The latest update of the flespi panel brought a long-awaited feature to the public — users can now enable third-party websites to access their flespi token for authentication. Now obtaining the flespi token is easier than ever.
The browsers of today allow tabs to “communicate” with one another — i.e. transfer certain data. This is the capability we relied on to implement authentication via flespi.
All you need is subscribe to messages from other pages on your page, get a list of authentication links, and add the links to the necessary social media for authentication in flespi.
To open the authentication page, we suggest the following code:
function openUrl (url, title) {
title = title || 'auth'
var w = 500, h = 600
var screenLeft = window.screenLeft !== undefined ? window.screenLeft : screen.left
var screenTop = window.screenTop !== undefined ? window.screenTop : screen.top
var width = window.innerWidth ? window.innerWidth : document.documentElement.clientWidth ? document.documentElement.clientWidth : screen.width
var height = window.innerHeight ? window.innerHeight : document.documentElement.clientHeight ? document.documentElement.clientHeight : screen.height
var left = ((width / 2) - (w / 2)) + screenLeft
var top = ((height / 2) - (h / 2)) + screenTop
var newWindow = window.open(url, title, 'toolbar=no,location=no,status=yes,resizable=yes,scrollbars=yes, width=' + w + ', height=' + h + ', top=' + top + ', left=' + left)
if (window.focus) {
newWindow.focus()
}
}The code above will open a new dialog at the center of the screen with no browser navigation elements.
Now let’s add the listener for messages from other pages.
Note!

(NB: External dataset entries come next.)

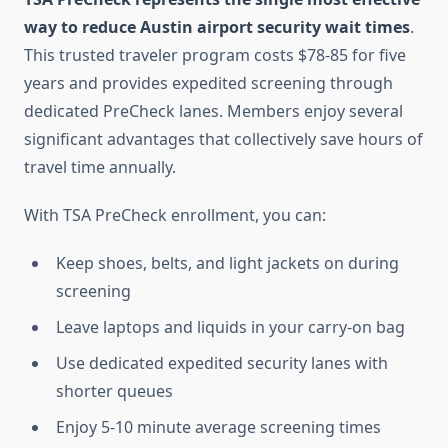
way to reduce Austin airport security wait times
.
This trusted traveler program costs $78-85 for five
years and provides expedited screening through
dedicated PreCheck lanes. Members enjoy several
significant advantages that collectively save hours of
travel time annually.
With TSA PreCheck enrollment, you can:
Keep shoes, belts, and light jackets on during
screening
Leave laptops and liquids in your carry-on bag
Use dedicated expedited security lanes with
shorter queues
Enjoy 5-10 minute average screening times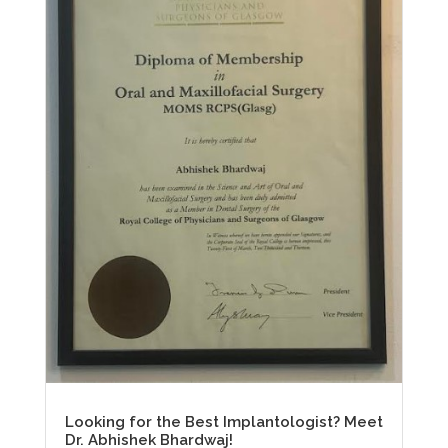
Looking for the Best Implantologist? Meet
Dr. Abhishek Bhardwaj!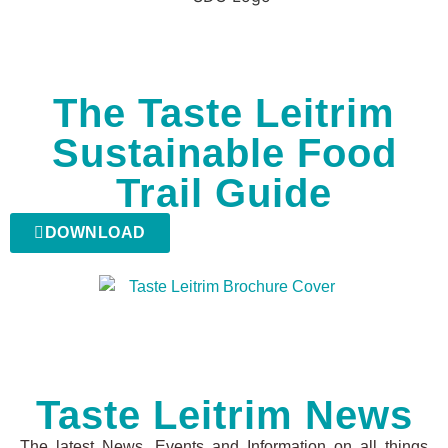
The Taste Leitrim
Sustainable Food
Trail Guide
DOWNLOAD
Taste Leitrim News
The latest News, Events and Information on all things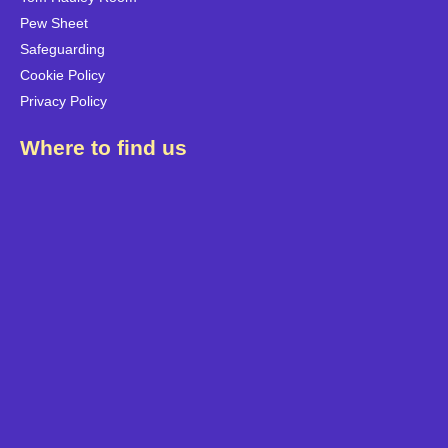
Pew Sheet
Safeguarding
Cookie Policy
Privacy Policy
Where to find us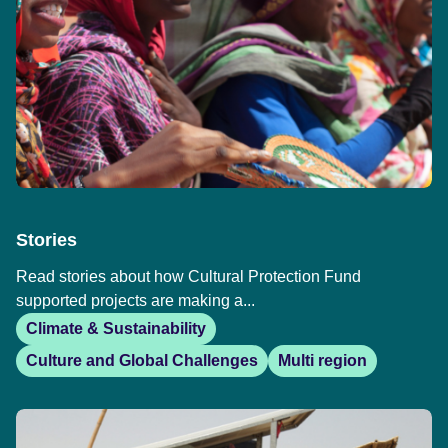
Stories
Read stories about how Cultural Protection Fund
supported projects are making a...
Climate & Sustainability
Culture and Global Challenges
Multi region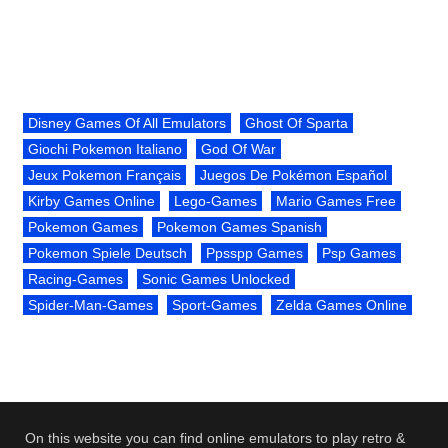
Disney Games Of All Emulators
Ghost Of Sparta
Giochi Pokemon Italiano
God Of War
Jeux Pokemon Français
Juegos De Pokémon Español
Kirby Games Online
Lego-Games
Mario Games Free
Pokemon Games
Pokemon Games Spanish
Pokemon Spiele Deutsch
Ppsspp Games
Psp Games
Racing-Games
Sonic Games Unlocked
Spider-Man-Games
Sport-Games
Zelda Games Online
On this website you can find online emulators to play retro &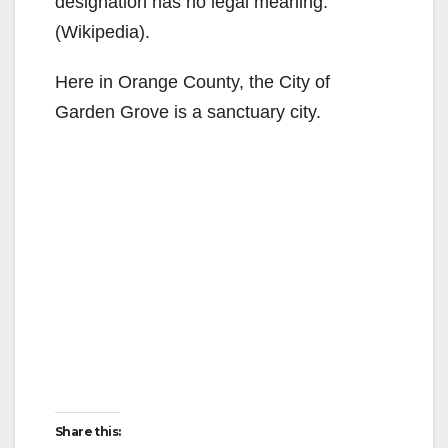
designation has no legal meaning.
(Wikipedia).
Here in Orange County, the City of
Garden Grove is a sanctuary city.
Share this: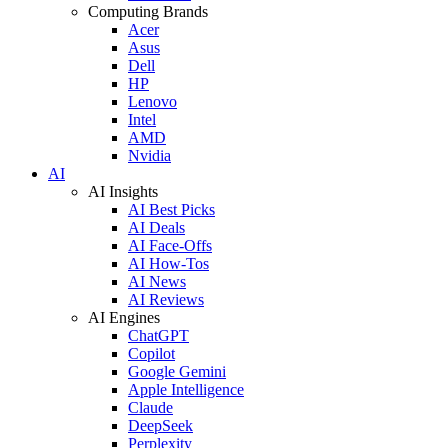
Computing Brands
Acer
Asus
Dell
HP
Lenovo
Intel
AMD
Nvidia
AI
AI Insights
AI Best Picks
AI Deals
AI Face-Offs
AI How-Tos
AI News
AI Reviews
AI Engines
ChatGPT
Copilot
Google Gemini
Apple Intelligence
Claude
DeepSeek
Perplexity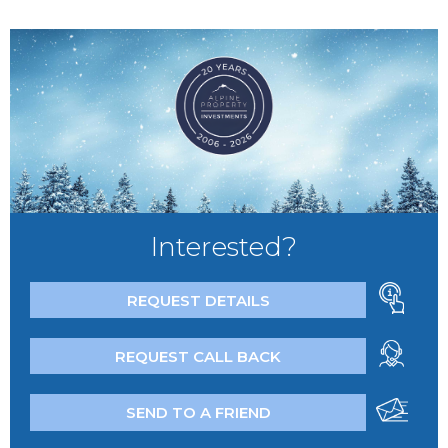
Interested?
REQUEST DETAILS
REQUEST CALL BACK
SEND TO A FRIEND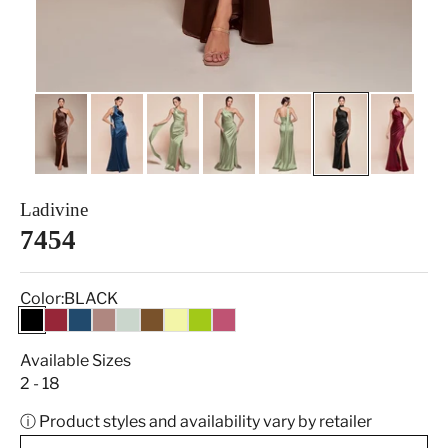
Ladivine
7454
Color:
BLACK
BLACK
BURGUNDY
FRENCH NAVY
MAUVE
SAGE
ESPRESSO
LT YELLOW
CITRON GREEN
MULBERRY
Available Sizes
2 - 18
ⓘ Product styles and availability vary by retailer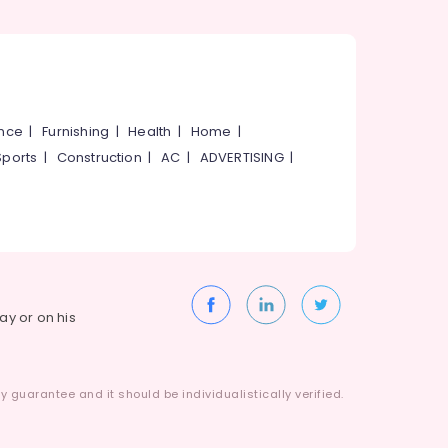
ance
|
Furnishing
|
Health
|
Home
|
Sports
|
Construction
|
AC
|
ADVERTISING
|
way or on his
 guarantee and it should be individualistically verified.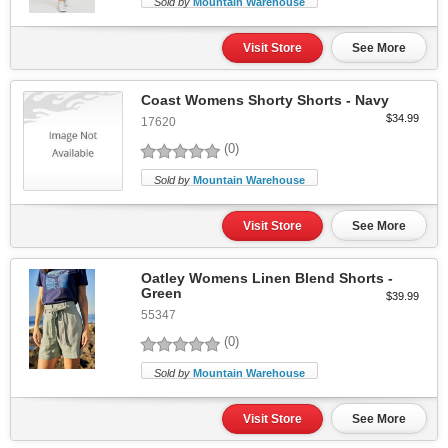
Sold by
Mountain Warehouse
Visit Store
See More
Coast Womens Shorty Shorts - Navy
$34.99
17620
(0)
Sold by
Mountain Warehouse
Visit Store
See More
Oatley Womens Linen Blend Shorts -
Green
$39.99
55347
(0)
Sold by
Mountain Warehouse
Visit Store
See More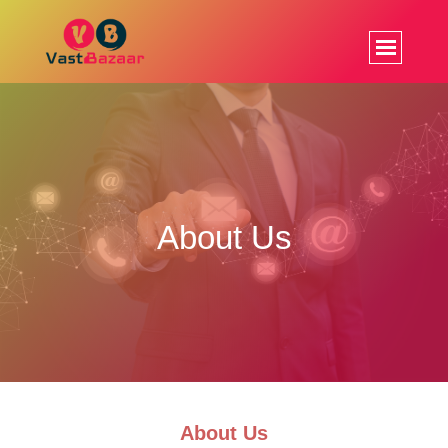
About Us
About Us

It’s important to check all messages since any window/tab/iframe open via a link can send a message, and the message may contain a random string.
window.addEventListener('message', function (event) {
if (typeof event.data === 'string' && ~event.data.indexOf('FlespiToken')) {
alert(event.data); // do some magic (whatever you want)
}
})Links to available social networks are available via the following GET request to https://flespi.io/auth/oauth/providers
var req = new XMLHttpRequest()
req.open('GET', 'https://flespi.io/auth/oauth/providers', true);
req.onreadystatechange = function() {
if (req.readyState == 4) {
if(req.status == 200) { // waiting for status 200
var response = JSON.parse(req.responseText)

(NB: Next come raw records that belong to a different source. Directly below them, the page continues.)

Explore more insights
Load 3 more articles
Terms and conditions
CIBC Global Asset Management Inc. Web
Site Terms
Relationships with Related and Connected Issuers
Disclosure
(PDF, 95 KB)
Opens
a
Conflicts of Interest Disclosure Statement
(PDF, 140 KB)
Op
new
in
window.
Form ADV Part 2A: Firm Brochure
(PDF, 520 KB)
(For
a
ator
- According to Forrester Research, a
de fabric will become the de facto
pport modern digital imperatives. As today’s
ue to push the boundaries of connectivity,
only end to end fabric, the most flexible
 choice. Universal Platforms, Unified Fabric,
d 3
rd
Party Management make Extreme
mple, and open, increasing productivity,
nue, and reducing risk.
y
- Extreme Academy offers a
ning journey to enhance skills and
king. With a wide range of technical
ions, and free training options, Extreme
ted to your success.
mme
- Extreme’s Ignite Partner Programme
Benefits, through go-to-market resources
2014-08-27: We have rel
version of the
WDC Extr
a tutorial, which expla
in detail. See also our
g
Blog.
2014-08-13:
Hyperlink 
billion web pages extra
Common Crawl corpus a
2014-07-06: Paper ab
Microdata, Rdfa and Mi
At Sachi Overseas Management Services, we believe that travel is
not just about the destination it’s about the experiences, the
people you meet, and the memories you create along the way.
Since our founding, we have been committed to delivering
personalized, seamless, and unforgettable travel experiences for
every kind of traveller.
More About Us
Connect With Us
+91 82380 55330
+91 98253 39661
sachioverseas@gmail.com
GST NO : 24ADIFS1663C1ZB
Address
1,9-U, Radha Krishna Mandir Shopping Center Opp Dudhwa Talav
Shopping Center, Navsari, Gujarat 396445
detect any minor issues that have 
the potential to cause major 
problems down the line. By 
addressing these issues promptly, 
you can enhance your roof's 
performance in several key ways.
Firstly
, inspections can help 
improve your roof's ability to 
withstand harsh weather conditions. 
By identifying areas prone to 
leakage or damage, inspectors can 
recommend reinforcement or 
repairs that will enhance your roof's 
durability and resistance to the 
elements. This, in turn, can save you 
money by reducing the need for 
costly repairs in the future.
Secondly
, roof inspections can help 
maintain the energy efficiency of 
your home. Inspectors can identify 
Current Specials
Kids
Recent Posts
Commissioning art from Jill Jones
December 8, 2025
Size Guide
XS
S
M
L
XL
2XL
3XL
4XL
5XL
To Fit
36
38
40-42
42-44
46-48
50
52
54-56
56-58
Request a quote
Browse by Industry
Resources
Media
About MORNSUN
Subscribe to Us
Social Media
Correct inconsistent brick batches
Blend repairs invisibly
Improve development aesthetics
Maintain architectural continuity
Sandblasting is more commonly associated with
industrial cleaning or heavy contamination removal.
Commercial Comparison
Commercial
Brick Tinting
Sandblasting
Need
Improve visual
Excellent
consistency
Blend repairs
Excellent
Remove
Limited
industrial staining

Object.keys(response.result[0]).forEach(function(key,index) {
// create buttons and puts them to page
var div = document.createElement('div');
div.innerHTML = key;
div.className = 'button';
div.onclick = function(e) {
openUrl(response.result[0][key])
};
document.body.appendChild(div);
});
// also create a button to authorize user through email and password
var div = document.createElement('div');
div.innerHTML = 'email';
div.className = 'button';
div.onclick = function(e) {
openUrl('https://flespi.io/#/login/')
};
document.body.appendChild(div);
}
}
};
req.send(null);
Having executed the request you will get a result formatted as a JSON object:
{
"facebook": "https://www.facebook.com/dialog/oauth?...",
"github": "https://github.com/login/oauth/authorize?...",
"google": "https://accounts.google.com/o/oauth2/auth?....",
"live": "https://login.live.com/oauth20_authorize.srf..."
}With all the above steps done, when the user clicks the link, they will see the flespi authentication (via the selected social network or email/password). After that, the user needs to explicitly agree to provide the flespi access token to an external application:
If the user agrees, flespi token gets into the message listener on your page and is available for use at your discretion. If the user denies access, the authentication page will close and the flespi token will not make it to your page.
The example project is available on GitHub for anyone interested.